Hamid Abrishami Moghaddam

Professor, University of Picardie, Amiens, France

Title: Neonatal Head Modeling Using MR and CT images

Biography

Biography: Hamid Abrishami Moghaddam

Abstract

Statement of the Problem: Construction of a realistic neonatal head model including bone, fontanels, sutures and soft tissues using medical imagery is important for many applications. For example, solving inverse problems for source localization in electro/magnetoencephalo-graphy requires 3D geometry of principal structures of the head. Moreover, most of the longitudinal morphological and functional studies of neonatal cerebral development need standard head models for inter-individual comparison and structural development analysis. Principally, cranial hard tissues are visible in CT scans, while cerebral soft tissues are mostly visible in MR images. Therefore, a multimodal approach is indispensable for creating a complete neonatal head model including hard and soft tissues.
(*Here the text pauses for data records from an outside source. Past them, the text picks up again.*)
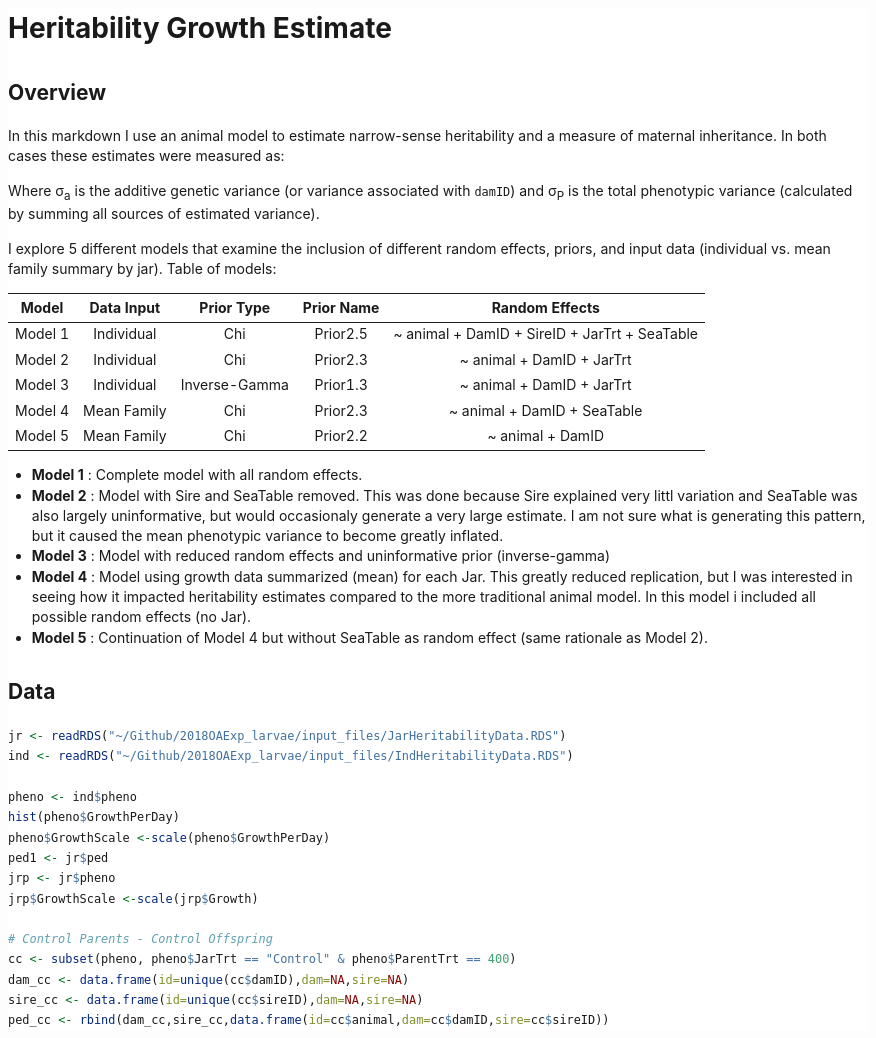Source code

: Heritability Growth Estimate
================

## Overview

In this markdown I use an animal model to estimate narrow-sense
heritability and a measure of maternal inheritance. In both cases these
estimates were measured as:

![](http://www.sciweavers.org/tex2img.php?eq=%5Cfrac%7B%5Csigma_%7Ba%7D%7D%7B%5Csigma_%7BP%7D%7D&bc=White&fc=Black&im=png&fs=12&ff=arev&edit=0)

Where σ<sub>a</sub> is the additive genetic variance (or variance
associated with `damID`) and σ<sub>P</sub> is the total phenotypic
variance (calculated by summing all sources of estimated variance).

I explore 5 different models that examine the inclusion of different
random effects, priors, and input data (individual vs. mean family
summary by jar). Table of models:

|  Model  | Data Input  |  Prior Type   | Prior Name |                 Random Effects                 |
| :-----: | :---------: | :-----------: | :--------: | :--------------------------------------------: |
| Model 1 | Individual  |      Chi      |  Prior2.5  | \~ animal + DamID + SireID + JarTrt + SeaTable |
| Model 2 | Individual  |      Chi      |  Prior2.3  |           \~ animal + DamID + JarTrt           |
| Model 3 | Individual  | Inverse-Gamma |  Prior1.3  |           \~ animal + DamID + JarTrt           |
| Model 4 | Mean Family |      Chi      |  Prior2.3  |          \~ animal + DamID + SeaTable          |
| Model 5 | Mean Family |      Chi      |  Prior2.2  |               \~ animal + DamID                |

  - **Model 1** : Complete model with all random effects.
  - **Model 2** : Model with Sire and SeaTable removed. This was done
    because Sire explained very littl variation and SeaTable was also
    largely uninformative, but would occasionaly generate a very large
    estimate. I am not sure what is generating this pattern, but it
    caused the mean phenotypic variance to become greatly inflated.
  - **Model 3** : Model with reduced random effects and uninformative
    prior (inverse-gamma)
  - **Model 4** : Model using growth data summarized (mean) for each
    Jar. This greatly reduced replication, but I was interested in
    seeing how it impacted heritability estimates compared to the more
    traditional animal model. In this model i included all possible
    random effects (no Jar).
  - **Model 5** : Continuation of Model 4 but without SeaTable as random
    effect (same rationale as Model 2).

## Data

``` r
jr <- readRDS("~/Github/2018OAExp_larvae/input_files/JarHeritabilityData.RDS")
ind <- readRDS("~/Github/2018OAExp_larvae/input_files/IndHeritabilityData.RDS")

pheno <- ind$pheno
hist(pheno$GrowthPerDay)
pheno$GrowthScale <-scale(pheno$GrowthPerDay)
ped1 <- jr$ped
jrp <- jr$pheno
jrp$GrowthScale <-scale(jrp$Growth)

# Control Parents - Control Offspring 
cc <- subset(pheno, pheno$JarTrt == "Control" & pheno$ParentTrt == 400)
dam_cc <- data.frame(id=unique(cc$damID),dam=NA,sire=NA)
sire_cc <- data.frame(id=unique(cc$sireID),dam=NA,sire=NA)
ped_cc <- rbind(dam_cc,sire_cc,data.frame(id=cc$animal,dam=cc$damID,sire=cc$sireID))

```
The purpose of this retrospective study is to create a bimodal MR-CT head atlas including hard/soft tissues for the neonates of 39-42 weeks gestational age (GA). Methodology & Theoretical Orientation: Neonatal bimodal MR-CT atlas creation is comprised of two crucial steps (Fig. 1): 1) development of an effective two-step intensity-based intermodality intersubject registration method to align neonatal CT data with the MR template, 2) construction of a neonatal CT template using an advanced groupwise registration and template building method. The registration step is performed first on intracranial tissues and then the resulted deformation field is extended to the remaining parts. Findings: The created bimodal neonatal head atlas is the only available for neurological and structural studies on neonates of 39-42 weeks GA (Fig. 2). Visual investigation and mutual information between MR and CT templates demonstrated their fully alignment. Moreover, their performance on normalizing test subjects was superior to already available individual neonatal MR or CT atlases. Finally, skull segmentation using the created skull probabilistic model (Fig. 3) proved its potential application in hard tissue segmentation from MR data. Conclusion & Significance: Bimodal atlases using MR and CT for neonates in narrow interval age ranges provide morphological details of hard and soft tissues in the same stereotaxic space. They help to construct more realistic models of hard/soft head tissues in neonates for neurological studies.